# Where did my thread go?



## Mel! (Dec 21, 2006)

Would somebody please point me, in the direction of my korma thread. 
I need to study it some more, but cant seem to find it. . 
I have basically decided on the korma receipe, with the help of the replies i got, to the thread, but want to study the thread some more, just in case i can make it even nicer. 

Mel


----------



## YT2095 (Dec 21, 2006)

here ya go: http://www.discusscooking.com/forums/f18/iso-vegetarian-korma-ideas-30198.html?highlight=korma


----------



## Mel! (Dec 21, 2006)

Thanks YT!!!!!!!!!

Mel


----------



## YT2095 (Dec 21, 2006)

You`re quite Welcome


----------



## urmaniac13 (Dec 21, 2006)

Mel, for the future reference, you can always find any of your threads if you go to your public profile, look at the "Forum Info" box at the top left (or below "signature" line), you can open a list of 
1. all your posts.
2. all the threads which you started.


----------



## buckytom (Dec 21, 2006)

if it was about negative korma, it may have been pulled...


----------



## YT2095 (Dec 21, 2006)

now now, Play nice!


----------



## buckytom (Dec 21, 2006)

lol yt, couldn't resist the obvious joke.

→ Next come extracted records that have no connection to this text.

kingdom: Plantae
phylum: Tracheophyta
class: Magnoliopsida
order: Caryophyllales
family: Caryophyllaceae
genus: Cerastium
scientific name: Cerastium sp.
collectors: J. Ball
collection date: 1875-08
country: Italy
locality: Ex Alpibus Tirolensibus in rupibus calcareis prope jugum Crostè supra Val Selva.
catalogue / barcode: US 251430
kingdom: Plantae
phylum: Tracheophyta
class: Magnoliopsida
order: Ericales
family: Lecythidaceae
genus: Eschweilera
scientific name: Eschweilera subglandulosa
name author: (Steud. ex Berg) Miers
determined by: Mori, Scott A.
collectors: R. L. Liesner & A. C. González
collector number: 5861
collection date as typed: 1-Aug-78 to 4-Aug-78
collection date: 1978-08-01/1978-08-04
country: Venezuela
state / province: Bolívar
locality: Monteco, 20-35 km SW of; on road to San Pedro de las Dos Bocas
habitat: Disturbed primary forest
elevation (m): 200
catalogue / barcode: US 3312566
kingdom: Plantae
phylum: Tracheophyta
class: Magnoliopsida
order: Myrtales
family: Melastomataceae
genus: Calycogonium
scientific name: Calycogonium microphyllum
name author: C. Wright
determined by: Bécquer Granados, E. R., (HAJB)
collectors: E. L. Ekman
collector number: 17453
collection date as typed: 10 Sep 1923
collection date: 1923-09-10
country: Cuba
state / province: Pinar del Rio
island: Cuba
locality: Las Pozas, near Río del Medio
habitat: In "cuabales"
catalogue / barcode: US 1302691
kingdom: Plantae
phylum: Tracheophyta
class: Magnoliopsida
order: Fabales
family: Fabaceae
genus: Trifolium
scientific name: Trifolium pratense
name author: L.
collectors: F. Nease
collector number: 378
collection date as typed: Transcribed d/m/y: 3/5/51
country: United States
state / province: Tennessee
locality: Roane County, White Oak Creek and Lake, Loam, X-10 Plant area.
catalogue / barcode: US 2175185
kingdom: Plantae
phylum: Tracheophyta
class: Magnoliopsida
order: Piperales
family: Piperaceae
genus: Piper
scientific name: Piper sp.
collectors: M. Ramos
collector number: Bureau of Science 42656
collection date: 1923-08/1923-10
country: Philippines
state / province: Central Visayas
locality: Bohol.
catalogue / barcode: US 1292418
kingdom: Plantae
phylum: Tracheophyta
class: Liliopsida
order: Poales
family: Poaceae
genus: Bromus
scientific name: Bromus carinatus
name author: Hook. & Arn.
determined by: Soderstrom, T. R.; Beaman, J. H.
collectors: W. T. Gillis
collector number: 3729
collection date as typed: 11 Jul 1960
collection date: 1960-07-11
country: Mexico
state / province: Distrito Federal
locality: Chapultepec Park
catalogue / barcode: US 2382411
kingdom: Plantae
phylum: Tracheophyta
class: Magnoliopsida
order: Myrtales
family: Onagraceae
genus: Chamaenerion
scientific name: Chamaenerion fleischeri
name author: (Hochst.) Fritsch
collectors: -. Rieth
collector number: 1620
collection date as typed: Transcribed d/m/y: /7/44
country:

i'm actually interested in mel's thread. i love a good mixed veggie korma (or is it kormo?)


----------



## XeniA (Dec 21, 2006)

buckytom said:
			
		

> if it was about negative korma, it may have been pulled...


 
   (Can't karma you so I'll have to Three Rolling Smilies you!)


----------



## Mel! (Dec 22, 2006)

Thanks Urmaniac

That is useful info
Instrutions, to get to the black hole, where my posts disappear to.

Mel


----------